In New York City, the Villas lived at 18 East 72nd Street, the former home of banker Felix M. Warburg and Frieda Schiff Warburg (a daughter of Jacob Schiff). In 1924, they entertained their friend, Prince Gelasio Caetani, the retiring Italian Ambassador to the United States, at their home. Their neighbors included Louis C. Tiffany, Oliver Gould Jennings, W. Bayard Cutting and Lewis Cass Ledyard. They later moved to 760 Park Avenue.

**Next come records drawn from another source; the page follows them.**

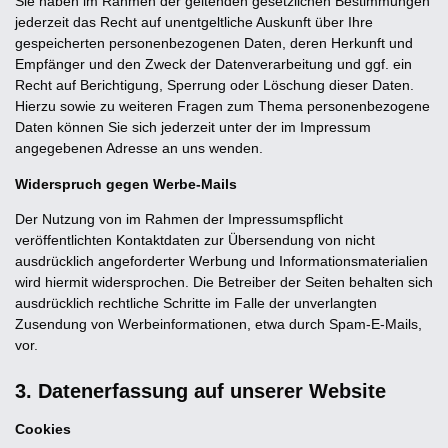
Sie haben im Rahmen der geltenden gesetzlichen Bestimmungen
jederzeit das Recht auf unentgeltliche Auskunft über Ihre
gespeicherten personenbezogenen Daten, deren Herkunft und
Empfänger und den Zweck der Datenverarbeitung und ggf. ein
Recht auf Berichtigung, Sperrung oder Löschung dieser Daten.
Hierzu sowie zu weiteren Fragen zum Thema personenbezogene
Daten können Sie sich jederzeit unter der im Impressum
angegebenen Adresse an uns wenden.
Widerspruch gegen Werbe-Mails
Der Nutzung von im Rahmen der Impressumspflicht
veröffentlichten Kontaktdaten zur Übersendung von nicht
ausdrücklich angeforderter Werbung und Informationsmaterialien
wird hiermit widersprochen. Die Betreiber der Seiten behalten sich
ausdrücklich rechtliche Schritte im Falle der unverlangten
Zusendung von Werbeinformationen, etwa durch Spam-E-Mails,
vor.
3. Datenerfassung auf unserer Website
Cookies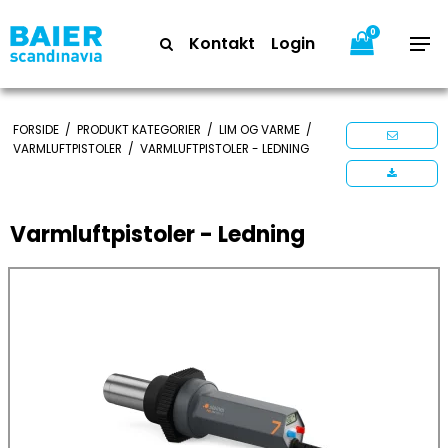
0
Kontakt
Login
FORSIDE
/
PRODUKT KATEGORIER
/
LIM OG VARME
/
VARMLUFTPISTOLER
/
VARMLUFTPISTOLER - LEDNING
Varmluftpistoler - Ledning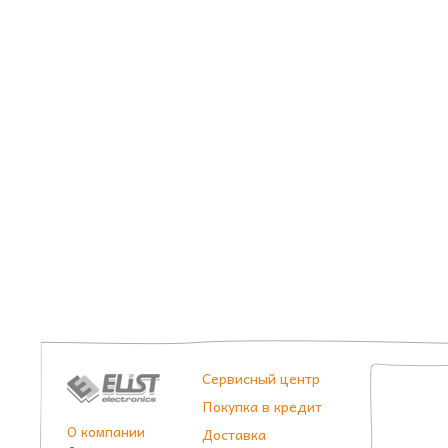
Сервисный центр
Покупка в кредит
О компании
Доставка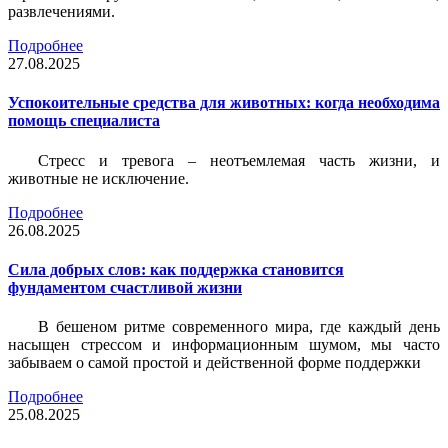
развлечениями.
Подробнее
27.08.2025
Успокоительные средства для животных: когда необходима
помощь специалиста
Стресс и тревога – неотъемлемая часть жизни, и
животные не исключение.
Подробнее
26.08.2025
Сила добрых слов: как поддержка становится
фундаментом счастливой жизни
В бешеном ритме современного мира, где каждый день
насыщен стрессом и информационным шумом, мы часто
забываем о самой простой и действенной форме поддержки
Подробнее
25.08.2025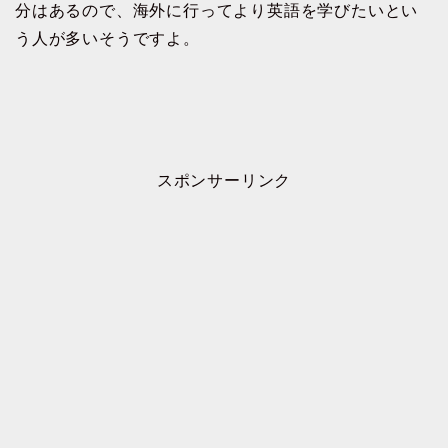
分はあるので、海外に行ってより英語を学びたいとい
う人が多いそうですよ。
スポンサーリンク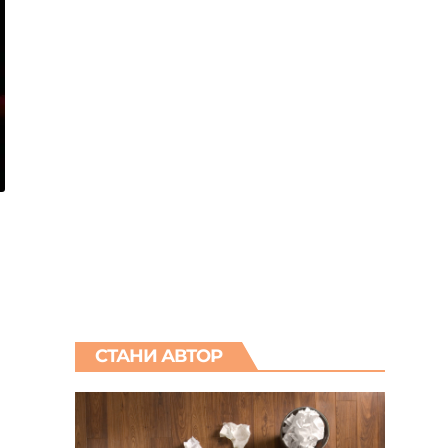
СТАНИ АВТОР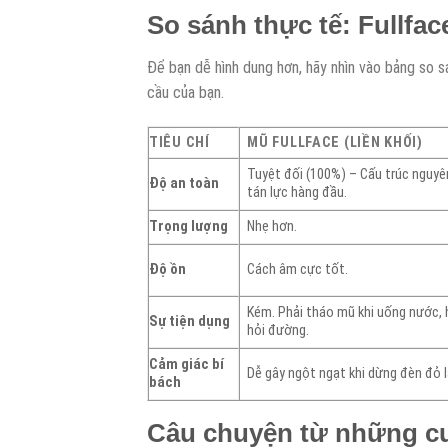
So sánh thực tế: Fullfa
Để bạn dễ hình dung hơn, hãy nhìn vào bảng so sá
cầu của bạn.
TIÊU CHÍ
MŨ FULLFACE (LIỀN KHỐI)
Tuyệt đối (100%) – Cấu trúc nguyê
Độ an toàn
tán lực hàng đầu.
Trọng lượng
Nhẹ hơn.
Độ ồn
Cách âm cực tốt.
Kém. Phải tháo mũ khi uống nước, 
Sự tiện dụng
hỏi đường.
Cảm giác bí
Dễ gây ngột ngạt khi dừng đèn đỏ l
bách
Câu chuyện từ những cu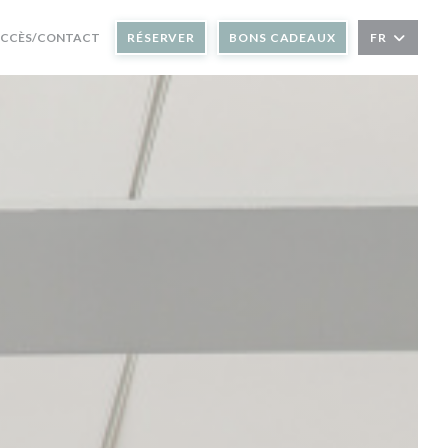
CCÈS/CONTACT
RÉSERVER
BONS CADEAUX
FR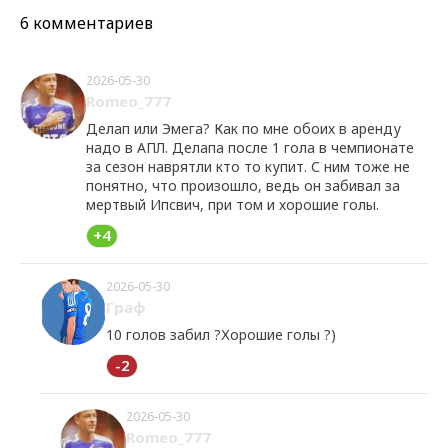
6 комментариев
2026-05-30
Romeo_777
Делап или Эмега? Как по мне обоих в аренду
надо в АПЛ. Делапа после 1 гола в чемпионате
за сезон наврятли кто то купит. С ним тоже не
понятно, что произошло, ведь он забивал за
мертвый Ипсвич, при том и хорошие голы.
+4
2026-05-30
Граф
10 голов забил ?Хорошие голы ?)
-2
2026-05-30
Romeo_777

After spending a number of years in Southampton, New York where they had a house, in April 1930, the Villas acquired Fairholme in Newport, Rhode Island, the former residence of John R. Drexels with 425 feet ocean of frontage situated on Ruggles Avenue at Ochre Point, just south of the Vanderbilt's property, The Breakers. (Note: In 1934, the A.P. Villa Corporation of New York filed suit against Newport through the Board of Tax Assessors alleging that the tax assessment on Fairholme was excessive. The estate was assessed at $160,000 ($66,100 for the land and $94,000 for the buildings and improvements, and $20,000 on tangible personal property).) The Villas entertained extensively in Newport. In 1942, the Villas sold Fairholme to Robert R. Young for $38,000. Alfonso Villa also owned a castle in Italy in his native town of Villanova d'Asti.